[EXERCISE PROMPT]
Go over the listing that follows and work out how many lines have the string "three"; reply with the number by itself.

[DATASET CONTENT]

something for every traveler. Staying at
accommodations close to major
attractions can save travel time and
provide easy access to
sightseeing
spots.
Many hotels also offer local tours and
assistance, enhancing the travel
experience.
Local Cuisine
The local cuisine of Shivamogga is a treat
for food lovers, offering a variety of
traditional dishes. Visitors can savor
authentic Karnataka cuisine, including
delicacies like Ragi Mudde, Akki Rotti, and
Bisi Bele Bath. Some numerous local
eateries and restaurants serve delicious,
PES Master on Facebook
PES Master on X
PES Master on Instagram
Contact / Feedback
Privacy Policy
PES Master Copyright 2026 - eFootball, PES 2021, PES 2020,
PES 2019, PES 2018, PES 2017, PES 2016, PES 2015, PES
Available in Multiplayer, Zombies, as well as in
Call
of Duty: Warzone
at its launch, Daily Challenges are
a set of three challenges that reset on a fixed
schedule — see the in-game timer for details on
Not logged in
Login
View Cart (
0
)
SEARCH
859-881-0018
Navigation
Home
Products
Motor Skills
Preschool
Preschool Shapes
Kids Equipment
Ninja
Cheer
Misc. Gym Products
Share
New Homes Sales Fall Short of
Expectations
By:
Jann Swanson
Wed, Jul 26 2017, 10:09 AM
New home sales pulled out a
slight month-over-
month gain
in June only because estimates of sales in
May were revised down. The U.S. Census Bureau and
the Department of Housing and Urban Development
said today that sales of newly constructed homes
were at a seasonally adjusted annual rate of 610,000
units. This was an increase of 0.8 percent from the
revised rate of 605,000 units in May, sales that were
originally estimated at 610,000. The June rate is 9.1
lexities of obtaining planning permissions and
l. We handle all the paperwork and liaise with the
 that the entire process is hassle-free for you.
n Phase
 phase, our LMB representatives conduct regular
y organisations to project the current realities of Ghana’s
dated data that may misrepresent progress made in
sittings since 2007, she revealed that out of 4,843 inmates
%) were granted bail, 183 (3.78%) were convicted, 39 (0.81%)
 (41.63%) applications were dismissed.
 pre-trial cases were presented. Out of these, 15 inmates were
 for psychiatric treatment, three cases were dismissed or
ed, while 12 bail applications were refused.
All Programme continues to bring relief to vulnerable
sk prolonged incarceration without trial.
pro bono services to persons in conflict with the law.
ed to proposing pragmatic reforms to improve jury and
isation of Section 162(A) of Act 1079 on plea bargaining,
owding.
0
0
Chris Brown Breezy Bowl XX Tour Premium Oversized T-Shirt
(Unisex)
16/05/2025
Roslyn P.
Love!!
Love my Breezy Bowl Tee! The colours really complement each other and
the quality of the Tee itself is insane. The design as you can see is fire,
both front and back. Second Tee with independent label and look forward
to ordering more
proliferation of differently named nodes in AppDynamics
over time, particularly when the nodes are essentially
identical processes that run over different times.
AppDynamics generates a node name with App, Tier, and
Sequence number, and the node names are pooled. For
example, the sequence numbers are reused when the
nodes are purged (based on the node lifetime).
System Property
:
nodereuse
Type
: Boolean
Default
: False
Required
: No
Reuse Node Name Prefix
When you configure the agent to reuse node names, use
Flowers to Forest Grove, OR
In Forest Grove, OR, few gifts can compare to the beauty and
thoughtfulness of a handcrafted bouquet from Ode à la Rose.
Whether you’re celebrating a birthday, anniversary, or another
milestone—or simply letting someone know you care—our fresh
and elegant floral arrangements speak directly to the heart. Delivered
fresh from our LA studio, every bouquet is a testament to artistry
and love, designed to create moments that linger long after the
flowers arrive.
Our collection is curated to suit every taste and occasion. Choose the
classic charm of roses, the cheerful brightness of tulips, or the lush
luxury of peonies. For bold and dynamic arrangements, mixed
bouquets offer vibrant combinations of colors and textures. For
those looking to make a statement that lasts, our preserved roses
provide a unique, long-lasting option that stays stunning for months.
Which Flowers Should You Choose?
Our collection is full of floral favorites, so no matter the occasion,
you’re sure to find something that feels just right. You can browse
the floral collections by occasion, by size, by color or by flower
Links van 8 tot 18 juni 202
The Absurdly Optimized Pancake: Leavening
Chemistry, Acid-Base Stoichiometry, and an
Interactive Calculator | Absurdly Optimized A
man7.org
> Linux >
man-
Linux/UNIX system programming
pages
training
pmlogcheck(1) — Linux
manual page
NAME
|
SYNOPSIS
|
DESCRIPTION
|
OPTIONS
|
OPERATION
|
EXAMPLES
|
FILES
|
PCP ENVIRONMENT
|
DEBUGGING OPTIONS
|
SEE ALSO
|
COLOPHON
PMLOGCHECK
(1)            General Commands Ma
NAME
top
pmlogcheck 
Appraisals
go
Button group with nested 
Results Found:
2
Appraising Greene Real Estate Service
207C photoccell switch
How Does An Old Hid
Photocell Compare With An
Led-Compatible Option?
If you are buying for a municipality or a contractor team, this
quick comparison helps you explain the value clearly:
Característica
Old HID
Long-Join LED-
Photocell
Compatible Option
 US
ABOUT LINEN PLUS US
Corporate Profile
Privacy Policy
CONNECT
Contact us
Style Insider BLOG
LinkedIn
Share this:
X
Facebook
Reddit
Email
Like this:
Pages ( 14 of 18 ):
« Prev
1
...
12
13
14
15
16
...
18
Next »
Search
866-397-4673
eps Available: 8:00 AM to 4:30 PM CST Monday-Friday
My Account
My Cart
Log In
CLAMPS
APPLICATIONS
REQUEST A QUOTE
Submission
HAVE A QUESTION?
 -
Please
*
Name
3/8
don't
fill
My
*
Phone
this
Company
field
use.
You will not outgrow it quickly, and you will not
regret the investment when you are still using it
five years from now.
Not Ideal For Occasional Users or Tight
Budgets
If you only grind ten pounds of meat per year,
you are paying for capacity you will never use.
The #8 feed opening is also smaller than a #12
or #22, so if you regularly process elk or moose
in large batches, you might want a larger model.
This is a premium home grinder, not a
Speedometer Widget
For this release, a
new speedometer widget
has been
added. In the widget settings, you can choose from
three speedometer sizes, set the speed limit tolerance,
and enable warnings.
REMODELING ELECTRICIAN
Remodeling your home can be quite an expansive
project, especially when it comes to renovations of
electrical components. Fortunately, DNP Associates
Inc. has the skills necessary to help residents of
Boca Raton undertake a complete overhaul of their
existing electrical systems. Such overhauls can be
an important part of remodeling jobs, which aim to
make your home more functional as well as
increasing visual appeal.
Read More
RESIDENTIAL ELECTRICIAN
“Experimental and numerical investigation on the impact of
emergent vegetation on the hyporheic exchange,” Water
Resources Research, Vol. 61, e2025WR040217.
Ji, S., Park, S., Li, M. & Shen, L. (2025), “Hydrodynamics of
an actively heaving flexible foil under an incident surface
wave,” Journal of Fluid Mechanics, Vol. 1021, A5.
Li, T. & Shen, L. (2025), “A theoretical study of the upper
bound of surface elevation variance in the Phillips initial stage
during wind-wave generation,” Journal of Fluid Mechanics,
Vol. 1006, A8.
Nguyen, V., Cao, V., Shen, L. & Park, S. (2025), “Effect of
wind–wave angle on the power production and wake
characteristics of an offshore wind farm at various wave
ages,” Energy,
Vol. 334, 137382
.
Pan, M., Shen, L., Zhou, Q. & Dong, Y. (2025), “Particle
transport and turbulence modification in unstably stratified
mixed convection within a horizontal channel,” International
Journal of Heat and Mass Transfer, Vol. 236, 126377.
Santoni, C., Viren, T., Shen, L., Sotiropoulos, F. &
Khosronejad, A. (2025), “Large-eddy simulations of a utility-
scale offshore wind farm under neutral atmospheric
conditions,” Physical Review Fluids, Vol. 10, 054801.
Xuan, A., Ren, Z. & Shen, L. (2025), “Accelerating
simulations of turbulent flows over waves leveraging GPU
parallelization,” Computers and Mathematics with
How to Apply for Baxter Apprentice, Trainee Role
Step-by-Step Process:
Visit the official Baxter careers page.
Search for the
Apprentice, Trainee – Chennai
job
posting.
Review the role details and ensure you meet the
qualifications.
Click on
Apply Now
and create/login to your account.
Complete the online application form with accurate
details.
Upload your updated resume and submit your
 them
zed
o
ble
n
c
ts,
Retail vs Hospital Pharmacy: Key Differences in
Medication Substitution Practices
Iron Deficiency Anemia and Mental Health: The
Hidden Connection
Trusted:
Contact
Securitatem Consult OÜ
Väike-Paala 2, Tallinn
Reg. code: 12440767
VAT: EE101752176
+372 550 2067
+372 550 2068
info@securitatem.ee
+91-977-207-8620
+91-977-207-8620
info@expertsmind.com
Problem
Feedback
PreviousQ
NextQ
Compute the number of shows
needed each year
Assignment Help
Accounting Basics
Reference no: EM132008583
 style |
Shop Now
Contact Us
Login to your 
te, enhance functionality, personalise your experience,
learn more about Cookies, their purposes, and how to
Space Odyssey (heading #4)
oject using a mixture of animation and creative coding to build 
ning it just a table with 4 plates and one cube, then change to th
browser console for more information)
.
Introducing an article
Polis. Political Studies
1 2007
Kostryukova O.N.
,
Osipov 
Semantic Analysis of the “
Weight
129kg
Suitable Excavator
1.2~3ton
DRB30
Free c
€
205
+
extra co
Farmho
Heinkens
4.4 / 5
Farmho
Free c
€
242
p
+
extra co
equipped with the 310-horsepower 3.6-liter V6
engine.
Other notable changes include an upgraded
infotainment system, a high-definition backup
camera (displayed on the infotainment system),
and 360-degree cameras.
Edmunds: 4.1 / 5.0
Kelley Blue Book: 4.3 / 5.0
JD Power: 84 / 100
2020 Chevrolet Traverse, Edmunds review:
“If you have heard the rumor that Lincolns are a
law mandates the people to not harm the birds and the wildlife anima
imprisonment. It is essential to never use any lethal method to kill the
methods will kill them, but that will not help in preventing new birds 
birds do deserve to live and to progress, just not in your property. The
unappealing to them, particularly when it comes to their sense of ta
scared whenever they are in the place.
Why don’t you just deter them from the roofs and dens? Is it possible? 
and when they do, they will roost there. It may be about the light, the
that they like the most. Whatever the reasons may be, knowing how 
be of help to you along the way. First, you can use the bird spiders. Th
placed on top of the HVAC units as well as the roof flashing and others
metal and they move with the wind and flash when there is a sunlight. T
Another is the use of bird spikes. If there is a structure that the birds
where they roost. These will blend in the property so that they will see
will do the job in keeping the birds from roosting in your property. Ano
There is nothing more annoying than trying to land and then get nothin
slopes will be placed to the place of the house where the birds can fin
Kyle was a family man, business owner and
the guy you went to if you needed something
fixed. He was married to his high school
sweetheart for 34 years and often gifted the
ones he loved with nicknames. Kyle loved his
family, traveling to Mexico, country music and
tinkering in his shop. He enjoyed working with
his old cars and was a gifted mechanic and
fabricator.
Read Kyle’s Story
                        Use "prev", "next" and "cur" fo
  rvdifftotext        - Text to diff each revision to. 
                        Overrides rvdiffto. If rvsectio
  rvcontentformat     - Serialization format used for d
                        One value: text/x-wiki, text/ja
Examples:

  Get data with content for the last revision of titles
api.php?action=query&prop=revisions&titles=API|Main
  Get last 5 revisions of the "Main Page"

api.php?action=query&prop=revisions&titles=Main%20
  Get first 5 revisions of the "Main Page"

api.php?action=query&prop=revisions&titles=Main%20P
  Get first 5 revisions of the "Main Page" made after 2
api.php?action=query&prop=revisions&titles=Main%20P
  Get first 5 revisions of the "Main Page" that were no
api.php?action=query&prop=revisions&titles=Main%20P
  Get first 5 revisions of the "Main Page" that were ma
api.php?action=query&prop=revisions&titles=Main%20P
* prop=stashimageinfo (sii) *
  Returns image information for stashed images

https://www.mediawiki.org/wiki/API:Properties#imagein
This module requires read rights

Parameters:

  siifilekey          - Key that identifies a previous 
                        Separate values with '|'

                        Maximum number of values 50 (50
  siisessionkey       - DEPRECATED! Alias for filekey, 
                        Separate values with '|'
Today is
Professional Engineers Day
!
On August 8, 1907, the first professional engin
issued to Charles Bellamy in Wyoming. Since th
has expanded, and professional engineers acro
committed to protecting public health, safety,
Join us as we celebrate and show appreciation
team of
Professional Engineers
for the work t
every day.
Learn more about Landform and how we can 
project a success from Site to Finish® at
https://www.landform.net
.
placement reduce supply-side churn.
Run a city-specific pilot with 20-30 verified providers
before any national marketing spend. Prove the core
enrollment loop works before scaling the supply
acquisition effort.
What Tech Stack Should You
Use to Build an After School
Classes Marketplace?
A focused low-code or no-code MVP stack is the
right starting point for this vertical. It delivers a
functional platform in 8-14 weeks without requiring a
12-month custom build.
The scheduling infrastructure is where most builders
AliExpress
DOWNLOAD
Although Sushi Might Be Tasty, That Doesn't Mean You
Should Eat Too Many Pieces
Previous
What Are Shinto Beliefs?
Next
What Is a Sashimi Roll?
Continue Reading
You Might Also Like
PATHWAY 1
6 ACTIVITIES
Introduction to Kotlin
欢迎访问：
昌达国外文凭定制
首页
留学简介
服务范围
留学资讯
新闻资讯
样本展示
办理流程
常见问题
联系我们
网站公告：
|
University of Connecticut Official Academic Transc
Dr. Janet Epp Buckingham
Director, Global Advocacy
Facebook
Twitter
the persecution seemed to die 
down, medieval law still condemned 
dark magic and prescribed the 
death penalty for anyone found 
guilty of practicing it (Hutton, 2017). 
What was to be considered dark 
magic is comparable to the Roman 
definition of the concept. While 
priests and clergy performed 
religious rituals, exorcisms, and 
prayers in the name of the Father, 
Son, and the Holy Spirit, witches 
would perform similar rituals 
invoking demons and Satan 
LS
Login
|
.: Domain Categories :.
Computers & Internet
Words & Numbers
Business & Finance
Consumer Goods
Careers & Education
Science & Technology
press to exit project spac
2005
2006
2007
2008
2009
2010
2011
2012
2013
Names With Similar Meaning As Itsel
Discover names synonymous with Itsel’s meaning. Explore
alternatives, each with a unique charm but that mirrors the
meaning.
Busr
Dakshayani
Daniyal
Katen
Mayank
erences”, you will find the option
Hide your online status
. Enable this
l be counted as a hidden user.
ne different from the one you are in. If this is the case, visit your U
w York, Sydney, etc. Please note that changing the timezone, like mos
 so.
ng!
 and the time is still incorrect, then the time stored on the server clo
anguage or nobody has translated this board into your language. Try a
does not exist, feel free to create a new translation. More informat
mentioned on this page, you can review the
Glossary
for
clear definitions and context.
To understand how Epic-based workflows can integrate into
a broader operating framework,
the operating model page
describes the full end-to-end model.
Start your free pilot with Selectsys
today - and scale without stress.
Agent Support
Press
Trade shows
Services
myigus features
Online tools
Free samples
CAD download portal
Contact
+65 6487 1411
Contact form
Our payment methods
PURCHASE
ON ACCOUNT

[SOLUTION BELOW]
3